He supports the government's decision to test the stun guns, and hopes the findings will reassure the public that they are important tools for police.

"When we use the Taser gun it is the last resort before the real gun," said Dauphin. "That is why on the island … we made sure with our police authorities that [the stun gun] has to be used in a very restricted operation."

Dupuis is expected to hold a news conference Friday to give more details.

Taser International has not responded to the Quebec action. However, the company has criticized CBC/Radio-Canada's investigation, saying the testing methods were flawed.


----------



## chris_log (27 Mar 2009)

And when the police shoot somebody, cry is going to be made demanding "where were the tasers". 

I honestly think it's loose-loose when it comes to police use of force. No matter what the situation people get all up in arms when the police do more then politely ask someone to put their hands behind their back.

 :


----------



## JBoyd (27 Mar 2009)

Piper said:
			
		

> And when the police shoot somebody, cry is going to be made demanding "where were the tasers".
> 
> I honestly think it's loose-loose when it comes to police use of force. No matter what the situation people get all up in arms when the police do more then politely ask someone to put their hands behind their back.
> 
> :



I'll have to agree with you on that, It seems that the general populace just wants to find something to b***h about, and nothing will ever be good enough for them.


----------



## PMedMoe (27 Mar 2009)

If I'm understanding this correctly, the tasers were recalled due to malfunctions and presently only 167 still require testing.  Much like a recall on a vehicle, no?  Better to get them fixed then have another "incident" for people to gripe and moan about.


----------



## aesop081 (27 Mar 2009)

Piper said:
			
		

> And when the police shoot somebody, cry is going to be made demanding "where were the tasers".

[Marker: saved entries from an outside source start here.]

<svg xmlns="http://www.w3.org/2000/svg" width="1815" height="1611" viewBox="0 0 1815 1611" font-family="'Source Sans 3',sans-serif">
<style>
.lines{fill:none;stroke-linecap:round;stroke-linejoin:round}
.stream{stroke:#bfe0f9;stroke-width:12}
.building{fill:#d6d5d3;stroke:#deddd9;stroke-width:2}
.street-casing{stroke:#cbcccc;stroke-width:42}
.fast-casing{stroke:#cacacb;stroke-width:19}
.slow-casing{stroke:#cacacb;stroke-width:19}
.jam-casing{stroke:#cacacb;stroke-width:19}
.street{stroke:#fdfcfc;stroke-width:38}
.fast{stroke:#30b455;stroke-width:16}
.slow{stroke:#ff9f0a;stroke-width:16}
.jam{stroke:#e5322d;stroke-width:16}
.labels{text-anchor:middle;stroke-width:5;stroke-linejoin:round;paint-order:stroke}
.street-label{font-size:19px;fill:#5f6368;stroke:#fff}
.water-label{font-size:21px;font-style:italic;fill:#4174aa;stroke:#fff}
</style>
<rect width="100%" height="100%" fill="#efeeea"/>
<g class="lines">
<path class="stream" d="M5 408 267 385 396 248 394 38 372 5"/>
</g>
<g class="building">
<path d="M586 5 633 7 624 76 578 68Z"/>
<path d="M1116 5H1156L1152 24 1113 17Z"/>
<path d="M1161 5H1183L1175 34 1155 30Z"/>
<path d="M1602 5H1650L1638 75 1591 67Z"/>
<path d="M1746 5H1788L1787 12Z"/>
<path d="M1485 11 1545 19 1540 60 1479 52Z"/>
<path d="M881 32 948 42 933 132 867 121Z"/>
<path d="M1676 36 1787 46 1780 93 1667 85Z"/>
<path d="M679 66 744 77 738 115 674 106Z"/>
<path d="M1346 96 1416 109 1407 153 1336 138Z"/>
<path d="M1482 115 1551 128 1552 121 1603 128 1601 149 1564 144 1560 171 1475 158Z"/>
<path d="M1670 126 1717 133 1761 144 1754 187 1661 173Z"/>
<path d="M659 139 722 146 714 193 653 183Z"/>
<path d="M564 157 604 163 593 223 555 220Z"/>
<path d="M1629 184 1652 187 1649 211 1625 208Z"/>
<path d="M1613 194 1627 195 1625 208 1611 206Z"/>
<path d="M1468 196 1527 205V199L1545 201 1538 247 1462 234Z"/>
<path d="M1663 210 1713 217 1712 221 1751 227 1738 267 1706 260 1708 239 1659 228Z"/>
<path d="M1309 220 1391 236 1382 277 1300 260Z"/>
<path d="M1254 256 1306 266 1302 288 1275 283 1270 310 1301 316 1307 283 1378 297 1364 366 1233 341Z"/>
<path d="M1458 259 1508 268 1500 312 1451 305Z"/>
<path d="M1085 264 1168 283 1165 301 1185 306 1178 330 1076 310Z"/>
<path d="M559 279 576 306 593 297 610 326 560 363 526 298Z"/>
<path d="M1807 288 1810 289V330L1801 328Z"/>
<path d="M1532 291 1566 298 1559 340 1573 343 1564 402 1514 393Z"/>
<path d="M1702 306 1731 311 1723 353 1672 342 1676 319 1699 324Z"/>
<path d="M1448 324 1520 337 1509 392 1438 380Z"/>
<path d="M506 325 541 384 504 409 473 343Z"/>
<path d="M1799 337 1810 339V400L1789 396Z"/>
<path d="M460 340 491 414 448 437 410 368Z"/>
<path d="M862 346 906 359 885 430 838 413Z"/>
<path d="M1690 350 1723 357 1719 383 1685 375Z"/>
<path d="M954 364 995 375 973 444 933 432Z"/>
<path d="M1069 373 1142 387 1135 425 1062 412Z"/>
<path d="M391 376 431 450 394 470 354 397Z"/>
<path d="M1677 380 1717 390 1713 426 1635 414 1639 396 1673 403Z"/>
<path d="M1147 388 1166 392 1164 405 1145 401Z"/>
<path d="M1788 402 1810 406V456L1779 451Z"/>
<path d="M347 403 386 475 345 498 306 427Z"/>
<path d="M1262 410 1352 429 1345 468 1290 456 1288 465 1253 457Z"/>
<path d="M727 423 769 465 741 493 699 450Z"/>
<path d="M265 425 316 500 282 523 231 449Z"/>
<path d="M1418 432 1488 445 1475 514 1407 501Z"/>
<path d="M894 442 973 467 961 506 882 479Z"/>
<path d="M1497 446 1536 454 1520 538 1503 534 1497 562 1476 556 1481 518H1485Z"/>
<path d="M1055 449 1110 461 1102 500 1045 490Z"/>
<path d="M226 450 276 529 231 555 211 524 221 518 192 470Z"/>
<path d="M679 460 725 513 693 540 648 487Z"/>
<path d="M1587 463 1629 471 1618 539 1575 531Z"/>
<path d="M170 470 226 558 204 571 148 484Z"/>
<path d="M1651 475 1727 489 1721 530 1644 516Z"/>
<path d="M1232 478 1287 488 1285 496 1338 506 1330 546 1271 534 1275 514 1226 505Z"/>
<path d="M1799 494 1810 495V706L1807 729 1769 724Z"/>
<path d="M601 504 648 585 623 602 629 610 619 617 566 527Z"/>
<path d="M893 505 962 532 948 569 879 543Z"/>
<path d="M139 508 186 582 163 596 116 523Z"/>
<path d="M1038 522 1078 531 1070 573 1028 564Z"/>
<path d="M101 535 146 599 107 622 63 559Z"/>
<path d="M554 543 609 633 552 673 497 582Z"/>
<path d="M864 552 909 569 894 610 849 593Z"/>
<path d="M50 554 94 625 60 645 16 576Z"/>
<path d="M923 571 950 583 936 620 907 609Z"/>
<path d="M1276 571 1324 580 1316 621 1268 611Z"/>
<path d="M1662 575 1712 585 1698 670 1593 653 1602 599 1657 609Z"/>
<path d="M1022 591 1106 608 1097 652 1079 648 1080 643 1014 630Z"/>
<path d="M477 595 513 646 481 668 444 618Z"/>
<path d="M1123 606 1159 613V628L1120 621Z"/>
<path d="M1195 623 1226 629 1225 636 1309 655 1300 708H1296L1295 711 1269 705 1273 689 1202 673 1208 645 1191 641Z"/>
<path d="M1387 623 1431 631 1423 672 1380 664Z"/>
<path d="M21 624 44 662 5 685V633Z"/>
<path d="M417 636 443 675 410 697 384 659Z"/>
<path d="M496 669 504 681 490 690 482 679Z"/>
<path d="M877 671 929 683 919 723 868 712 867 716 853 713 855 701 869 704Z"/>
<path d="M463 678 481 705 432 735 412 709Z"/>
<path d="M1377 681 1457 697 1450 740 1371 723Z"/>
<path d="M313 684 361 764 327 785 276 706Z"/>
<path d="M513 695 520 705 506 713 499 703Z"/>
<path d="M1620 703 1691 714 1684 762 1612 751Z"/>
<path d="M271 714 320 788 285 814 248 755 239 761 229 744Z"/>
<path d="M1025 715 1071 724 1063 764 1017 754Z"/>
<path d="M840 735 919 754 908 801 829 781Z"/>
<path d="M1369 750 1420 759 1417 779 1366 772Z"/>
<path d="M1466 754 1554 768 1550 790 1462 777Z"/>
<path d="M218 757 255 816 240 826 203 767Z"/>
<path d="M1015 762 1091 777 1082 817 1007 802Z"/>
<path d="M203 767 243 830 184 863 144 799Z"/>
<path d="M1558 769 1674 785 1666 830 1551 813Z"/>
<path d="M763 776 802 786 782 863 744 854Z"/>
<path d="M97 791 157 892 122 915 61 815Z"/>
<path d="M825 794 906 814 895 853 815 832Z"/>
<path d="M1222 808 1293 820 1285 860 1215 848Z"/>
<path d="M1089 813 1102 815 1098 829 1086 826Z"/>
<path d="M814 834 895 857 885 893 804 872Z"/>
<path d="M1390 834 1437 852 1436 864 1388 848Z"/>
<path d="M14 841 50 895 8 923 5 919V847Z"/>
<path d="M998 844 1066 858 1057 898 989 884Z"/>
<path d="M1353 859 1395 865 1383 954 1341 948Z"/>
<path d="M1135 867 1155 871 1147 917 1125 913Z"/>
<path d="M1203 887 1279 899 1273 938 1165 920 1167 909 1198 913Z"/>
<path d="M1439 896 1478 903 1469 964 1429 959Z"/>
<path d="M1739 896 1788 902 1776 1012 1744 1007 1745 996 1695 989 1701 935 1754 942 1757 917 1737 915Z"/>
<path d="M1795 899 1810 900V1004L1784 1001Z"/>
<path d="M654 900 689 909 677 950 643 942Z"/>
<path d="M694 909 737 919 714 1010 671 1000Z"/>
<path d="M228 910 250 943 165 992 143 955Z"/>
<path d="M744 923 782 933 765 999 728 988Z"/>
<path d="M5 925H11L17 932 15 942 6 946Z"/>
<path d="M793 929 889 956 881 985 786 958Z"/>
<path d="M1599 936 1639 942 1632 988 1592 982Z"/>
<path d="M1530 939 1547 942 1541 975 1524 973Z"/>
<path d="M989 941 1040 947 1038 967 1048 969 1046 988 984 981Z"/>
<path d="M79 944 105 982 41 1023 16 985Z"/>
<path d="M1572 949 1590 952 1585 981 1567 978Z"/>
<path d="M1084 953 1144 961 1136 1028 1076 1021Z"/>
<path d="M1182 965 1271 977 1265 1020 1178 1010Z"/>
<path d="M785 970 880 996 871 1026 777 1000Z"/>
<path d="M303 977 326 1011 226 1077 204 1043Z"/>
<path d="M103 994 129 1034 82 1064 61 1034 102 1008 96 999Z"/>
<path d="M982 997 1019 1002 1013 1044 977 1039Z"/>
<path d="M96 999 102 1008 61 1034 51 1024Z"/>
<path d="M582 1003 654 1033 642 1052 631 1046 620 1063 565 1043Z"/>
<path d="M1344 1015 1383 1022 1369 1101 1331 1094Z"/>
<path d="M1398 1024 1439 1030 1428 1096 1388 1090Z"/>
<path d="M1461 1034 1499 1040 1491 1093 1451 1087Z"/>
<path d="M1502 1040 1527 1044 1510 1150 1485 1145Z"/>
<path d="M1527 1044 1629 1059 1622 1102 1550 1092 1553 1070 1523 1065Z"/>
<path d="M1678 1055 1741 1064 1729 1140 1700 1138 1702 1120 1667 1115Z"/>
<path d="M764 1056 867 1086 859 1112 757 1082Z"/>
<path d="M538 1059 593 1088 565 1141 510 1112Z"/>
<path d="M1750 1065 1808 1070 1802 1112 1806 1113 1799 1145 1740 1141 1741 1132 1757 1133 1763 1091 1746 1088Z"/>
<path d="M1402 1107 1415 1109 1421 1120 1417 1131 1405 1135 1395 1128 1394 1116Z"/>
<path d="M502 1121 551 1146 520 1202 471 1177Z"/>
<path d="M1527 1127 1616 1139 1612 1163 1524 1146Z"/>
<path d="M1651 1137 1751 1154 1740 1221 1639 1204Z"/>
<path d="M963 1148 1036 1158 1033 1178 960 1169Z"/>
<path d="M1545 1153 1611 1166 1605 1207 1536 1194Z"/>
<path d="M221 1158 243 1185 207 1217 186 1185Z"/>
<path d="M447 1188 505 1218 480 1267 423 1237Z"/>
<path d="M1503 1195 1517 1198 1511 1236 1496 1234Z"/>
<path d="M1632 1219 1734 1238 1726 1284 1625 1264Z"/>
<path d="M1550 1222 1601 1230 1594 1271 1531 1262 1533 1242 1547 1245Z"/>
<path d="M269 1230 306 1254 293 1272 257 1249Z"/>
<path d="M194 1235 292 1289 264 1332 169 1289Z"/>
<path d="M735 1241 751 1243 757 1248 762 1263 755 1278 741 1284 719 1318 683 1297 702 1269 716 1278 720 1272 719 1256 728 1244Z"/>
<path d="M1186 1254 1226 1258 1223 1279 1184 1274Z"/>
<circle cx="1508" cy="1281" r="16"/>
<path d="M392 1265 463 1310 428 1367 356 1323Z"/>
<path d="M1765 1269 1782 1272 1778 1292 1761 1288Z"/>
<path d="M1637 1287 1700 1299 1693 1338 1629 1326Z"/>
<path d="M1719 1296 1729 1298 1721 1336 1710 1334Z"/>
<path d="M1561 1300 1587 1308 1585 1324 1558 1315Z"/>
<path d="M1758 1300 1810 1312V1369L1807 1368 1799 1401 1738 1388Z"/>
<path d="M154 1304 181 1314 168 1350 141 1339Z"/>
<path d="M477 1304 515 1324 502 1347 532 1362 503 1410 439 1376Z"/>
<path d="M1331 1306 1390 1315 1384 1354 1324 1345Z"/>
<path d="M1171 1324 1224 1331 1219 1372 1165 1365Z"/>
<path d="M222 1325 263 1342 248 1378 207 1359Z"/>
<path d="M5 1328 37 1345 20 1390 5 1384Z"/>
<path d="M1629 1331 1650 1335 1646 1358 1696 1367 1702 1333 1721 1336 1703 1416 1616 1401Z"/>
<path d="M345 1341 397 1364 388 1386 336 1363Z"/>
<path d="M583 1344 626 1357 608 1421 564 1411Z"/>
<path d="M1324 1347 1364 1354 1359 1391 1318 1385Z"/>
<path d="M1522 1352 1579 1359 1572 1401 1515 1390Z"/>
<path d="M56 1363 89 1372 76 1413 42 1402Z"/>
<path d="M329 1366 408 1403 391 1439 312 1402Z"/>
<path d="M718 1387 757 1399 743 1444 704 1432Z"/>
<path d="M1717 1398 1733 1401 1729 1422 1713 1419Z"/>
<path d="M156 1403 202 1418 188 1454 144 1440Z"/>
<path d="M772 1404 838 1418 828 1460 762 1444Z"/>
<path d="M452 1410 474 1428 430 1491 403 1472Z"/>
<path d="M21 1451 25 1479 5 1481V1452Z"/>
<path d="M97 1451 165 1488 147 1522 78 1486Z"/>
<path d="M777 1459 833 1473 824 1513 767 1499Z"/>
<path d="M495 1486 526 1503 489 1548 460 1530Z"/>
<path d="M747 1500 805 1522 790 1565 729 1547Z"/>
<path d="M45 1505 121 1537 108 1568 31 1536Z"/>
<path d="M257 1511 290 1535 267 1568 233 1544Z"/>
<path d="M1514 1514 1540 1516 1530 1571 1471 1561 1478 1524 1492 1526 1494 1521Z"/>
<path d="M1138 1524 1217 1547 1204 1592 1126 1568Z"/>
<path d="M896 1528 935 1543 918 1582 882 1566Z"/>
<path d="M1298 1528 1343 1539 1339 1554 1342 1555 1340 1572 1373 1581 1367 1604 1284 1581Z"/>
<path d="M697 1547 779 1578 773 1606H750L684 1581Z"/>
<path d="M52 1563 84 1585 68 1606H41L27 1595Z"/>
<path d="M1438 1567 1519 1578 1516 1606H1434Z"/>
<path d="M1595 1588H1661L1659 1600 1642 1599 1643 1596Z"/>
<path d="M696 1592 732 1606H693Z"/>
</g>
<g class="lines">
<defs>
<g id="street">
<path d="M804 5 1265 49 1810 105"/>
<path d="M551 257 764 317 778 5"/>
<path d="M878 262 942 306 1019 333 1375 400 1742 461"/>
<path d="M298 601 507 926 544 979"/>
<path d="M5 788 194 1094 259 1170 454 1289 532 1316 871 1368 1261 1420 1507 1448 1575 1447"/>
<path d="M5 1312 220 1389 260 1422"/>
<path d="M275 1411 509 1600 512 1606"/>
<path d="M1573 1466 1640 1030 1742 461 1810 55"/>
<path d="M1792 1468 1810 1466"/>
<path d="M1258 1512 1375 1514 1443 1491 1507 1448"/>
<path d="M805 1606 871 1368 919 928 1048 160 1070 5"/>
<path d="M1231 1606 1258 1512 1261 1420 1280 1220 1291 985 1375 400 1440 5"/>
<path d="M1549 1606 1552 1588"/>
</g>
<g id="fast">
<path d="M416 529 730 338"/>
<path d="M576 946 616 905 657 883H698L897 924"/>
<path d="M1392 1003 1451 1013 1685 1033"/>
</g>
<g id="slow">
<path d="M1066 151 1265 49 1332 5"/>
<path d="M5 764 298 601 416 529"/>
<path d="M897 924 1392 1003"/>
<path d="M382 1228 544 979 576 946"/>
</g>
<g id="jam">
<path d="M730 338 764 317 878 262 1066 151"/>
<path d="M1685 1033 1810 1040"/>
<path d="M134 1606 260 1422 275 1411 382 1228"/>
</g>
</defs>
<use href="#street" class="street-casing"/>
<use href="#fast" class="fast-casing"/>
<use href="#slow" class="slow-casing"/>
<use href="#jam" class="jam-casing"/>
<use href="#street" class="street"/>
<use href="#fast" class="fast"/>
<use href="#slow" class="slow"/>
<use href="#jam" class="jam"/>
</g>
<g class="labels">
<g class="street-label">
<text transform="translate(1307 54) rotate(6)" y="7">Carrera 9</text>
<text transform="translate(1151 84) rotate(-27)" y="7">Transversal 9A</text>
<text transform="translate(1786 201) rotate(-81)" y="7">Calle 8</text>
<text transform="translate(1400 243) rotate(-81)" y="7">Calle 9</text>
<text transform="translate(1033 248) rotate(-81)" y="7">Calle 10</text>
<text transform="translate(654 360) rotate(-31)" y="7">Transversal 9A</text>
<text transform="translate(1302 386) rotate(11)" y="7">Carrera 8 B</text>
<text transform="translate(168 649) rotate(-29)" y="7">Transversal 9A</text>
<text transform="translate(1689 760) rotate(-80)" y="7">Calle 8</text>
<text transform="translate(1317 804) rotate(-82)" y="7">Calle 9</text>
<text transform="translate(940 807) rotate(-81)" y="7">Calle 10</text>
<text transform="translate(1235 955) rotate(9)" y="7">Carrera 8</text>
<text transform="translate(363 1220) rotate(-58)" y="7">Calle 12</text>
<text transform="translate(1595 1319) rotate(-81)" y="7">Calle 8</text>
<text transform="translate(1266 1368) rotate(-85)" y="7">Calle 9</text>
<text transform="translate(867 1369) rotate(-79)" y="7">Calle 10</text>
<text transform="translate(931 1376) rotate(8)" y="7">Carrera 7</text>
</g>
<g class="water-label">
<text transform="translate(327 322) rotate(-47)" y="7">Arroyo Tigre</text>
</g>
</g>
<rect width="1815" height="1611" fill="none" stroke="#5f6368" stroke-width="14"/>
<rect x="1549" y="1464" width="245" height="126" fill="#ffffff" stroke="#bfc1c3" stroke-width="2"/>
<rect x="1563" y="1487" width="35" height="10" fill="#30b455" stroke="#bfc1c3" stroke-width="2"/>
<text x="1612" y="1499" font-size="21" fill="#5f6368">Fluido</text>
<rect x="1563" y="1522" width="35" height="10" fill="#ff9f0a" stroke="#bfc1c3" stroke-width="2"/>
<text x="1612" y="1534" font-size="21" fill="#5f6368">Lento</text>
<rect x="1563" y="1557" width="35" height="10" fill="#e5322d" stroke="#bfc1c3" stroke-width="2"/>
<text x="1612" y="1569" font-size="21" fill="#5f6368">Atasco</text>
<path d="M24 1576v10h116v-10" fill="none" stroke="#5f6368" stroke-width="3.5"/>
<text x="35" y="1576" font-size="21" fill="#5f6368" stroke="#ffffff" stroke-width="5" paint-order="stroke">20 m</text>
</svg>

Thats exactly what happenned last week in Vancouver.


----------



## chris_log (27 Mar 2009)

CDN Aviator said:
			
		

> Thats exactly what happenned last week in Vancouver.



Well, that was what happened first. Now all the media reports, headlines and comments are around the fact that the police confronted the wrong guy. No mention, of course, that he came at them with a knife. Yeah, he may have been the wrong guy....but he still came at officers with a weapon. 

It makes me physically sick sometimes at how idiotic people are.


----------



## 2 Cdo (27 Mar 2009)

Piper said:
			
		

> Well, that was what happened first. Now all the media reports, headlines and comments are around the fact that the police confronted the wrong guy. No mention, of course, that he came at them with a knife. Yeah, he may have been the wrong guy....but he still came at officers with a weapon.
> 
> It makes me physically sick sometimes at how idiotic people are.



Unfortunately it's not against the law to be stupid! Darwinism at it's best.


----------



## chris_log (27 Mar 2009)

2 Cdo said:
			
		

> Unfortunately it's not against the law to be stupid! Darwinism at it's best.



It is when you use a knife. I sense that this person will become a martyr to the cause for the wackos from both sides of the political spectrum for 'defending' himself from the 'police state'. This is kinda getting off topic though...


----------